Exercise prompt: Copy exactly the lines of the records below, and only those lines, beginning with the line that contains "[459,470,538,485] manager ->" and ending with the line that contains "(509, 129) none -> (337, 72) //".

Segment Open

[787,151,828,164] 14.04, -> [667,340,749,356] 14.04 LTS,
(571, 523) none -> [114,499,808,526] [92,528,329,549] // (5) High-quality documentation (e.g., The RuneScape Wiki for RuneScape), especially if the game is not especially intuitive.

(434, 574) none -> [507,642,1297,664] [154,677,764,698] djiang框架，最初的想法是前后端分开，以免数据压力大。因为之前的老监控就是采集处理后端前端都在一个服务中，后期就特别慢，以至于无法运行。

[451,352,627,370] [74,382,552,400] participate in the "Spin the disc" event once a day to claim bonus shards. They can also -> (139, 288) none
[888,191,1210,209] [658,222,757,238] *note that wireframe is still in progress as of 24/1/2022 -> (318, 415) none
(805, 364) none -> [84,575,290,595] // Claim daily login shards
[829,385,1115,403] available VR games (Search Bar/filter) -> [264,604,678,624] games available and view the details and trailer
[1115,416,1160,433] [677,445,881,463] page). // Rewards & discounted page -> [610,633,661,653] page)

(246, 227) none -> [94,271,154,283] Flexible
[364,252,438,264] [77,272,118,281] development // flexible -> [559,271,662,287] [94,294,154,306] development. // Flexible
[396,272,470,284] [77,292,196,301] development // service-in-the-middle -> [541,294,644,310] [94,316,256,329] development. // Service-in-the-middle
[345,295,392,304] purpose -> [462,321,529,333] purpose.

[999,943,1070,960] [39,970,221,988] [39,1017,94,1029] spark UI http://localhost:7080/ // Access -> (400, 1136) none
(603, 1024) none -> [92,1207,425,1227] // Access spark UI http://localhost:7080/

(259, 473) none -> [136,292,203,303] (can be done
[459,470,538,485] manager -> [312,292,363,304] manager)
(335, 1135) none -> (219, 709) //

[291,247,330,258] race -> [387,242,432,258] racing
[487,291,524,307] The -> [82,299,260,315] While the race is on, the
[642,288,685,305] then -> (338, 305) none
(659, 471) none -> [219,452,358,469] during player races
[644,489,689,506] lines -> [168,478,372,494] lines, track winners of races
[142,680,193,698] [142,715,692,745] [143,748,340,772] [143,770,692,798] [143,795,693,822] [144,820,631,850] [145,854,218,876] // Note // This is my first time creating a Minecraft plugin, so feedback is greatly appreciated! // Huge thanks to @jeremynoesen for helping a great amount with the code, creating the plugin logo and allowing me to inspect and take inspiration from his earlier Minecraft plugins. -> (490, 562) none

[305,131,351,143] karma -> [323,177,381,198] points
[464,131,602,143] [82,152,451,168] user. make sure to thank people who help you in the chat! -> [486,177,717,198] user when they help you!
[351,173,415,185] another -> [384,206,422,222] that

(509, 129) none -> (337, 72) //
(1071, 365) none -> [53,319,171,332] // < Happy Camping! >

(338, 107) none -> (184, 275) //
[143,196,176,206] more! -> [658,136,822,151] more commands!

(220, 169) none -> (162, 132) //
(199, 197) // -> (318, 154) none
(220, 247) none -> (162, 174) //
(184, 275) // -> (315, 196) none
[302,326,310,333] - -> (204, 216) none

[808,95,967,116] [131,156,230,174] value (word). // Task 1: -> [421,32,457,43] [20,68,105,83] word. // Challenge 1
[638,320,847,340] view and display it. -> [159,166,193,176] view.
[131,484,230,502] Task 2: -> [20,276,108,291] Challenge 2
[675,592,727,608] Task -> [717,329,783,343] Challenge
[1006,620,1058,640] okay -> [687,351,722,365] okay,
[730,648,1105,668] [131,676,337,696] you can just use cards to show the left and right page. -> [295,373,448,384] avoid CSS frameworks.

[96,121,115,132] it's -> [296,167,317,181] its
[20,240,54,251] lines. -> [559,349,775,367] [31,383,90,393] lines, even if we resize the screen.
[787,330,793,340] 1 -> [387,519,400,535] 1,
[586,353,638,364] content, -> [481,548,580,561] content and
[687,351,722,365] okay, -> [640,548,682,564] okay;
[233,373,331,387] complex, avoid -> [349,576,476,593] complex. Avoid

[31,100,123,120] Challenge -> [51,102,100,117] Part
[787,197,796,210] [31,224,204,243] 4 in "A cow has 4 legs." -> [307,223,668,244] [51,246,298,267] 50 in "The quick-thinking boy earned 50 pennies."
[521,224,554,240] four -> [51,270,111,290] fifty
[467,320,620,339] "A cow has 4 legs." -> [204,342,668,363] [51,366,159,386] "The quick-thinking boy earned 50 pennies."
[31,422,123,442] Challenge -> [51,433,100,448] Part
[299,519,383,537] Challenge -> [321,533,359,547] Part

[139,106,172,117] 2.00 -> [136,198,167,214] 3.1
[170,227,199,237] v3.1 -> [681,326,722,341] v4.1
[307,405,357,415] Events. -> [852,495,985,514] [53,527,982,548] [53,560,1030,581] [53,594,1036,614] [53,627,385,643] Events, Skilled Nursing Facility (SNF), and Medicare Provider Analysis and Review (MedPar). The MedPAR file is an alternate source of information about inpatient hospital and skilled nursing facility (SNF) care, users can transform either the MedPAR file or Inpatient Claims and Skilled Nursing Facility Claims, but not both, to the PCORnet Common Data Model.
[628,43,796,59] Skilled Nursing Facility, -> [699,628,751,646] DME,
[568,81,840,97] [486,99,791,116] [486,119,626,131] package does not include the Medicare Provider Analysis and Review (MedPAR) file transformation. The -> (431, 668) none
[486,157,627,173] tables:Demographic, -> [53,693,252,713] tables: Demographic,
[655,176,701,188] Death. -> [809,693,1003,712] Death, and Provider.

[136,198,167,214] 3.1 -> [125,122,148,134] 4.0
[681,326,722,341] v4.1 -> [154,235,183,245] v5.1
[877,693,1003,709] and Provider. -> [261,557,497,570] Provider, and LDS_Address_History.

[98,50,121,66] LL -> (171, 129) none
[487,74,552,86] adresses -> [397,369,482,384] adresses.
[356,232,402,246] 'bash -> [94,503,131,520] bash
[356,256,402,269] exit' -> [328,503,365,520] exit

Segment Closed

Result:
[459,470,538,485] manager -> [312,292,363,304] manager)
(335, 1135) none -> (219, 709) //

[291,247,330,258] race -> [387,242,432,258] racing
[487,291,524,307] The -> [82,299,260,315] While the race is on, the
[642,288,685,305] then -> (338, 305) none
(659, 471) none -> [219,452,358,469] during player races
[644,489,689,506] lines -> [168,478,372,494] lines, track winners of races
[142,680,193,698] [142,715,692,745] [143,748,340,772] [143,770,692,798] [143,795,693,822] [144,820,631,850] [145,854,218,876] // Note // This is my first time creating a Minecraft plugin, so feedback is greatly appreciated! // Huge thanks to @jeremynoesen for helping a great amount with the code, creating the plugin logo and allowing me to inspect and take inspiration from his earlier Minecraft plugins. -> (490, 562) none

[305,131,351,143] karma -> [323,177,381,198] points
[464,131,602,143] [82,152,451,168] user. make sure to thank people who help you in the chat! -> [486,177,717,198] user when they help you!
[351,173,415,185] another -> [384,206,422,222] that

(509, 129) none -> (337, 72) //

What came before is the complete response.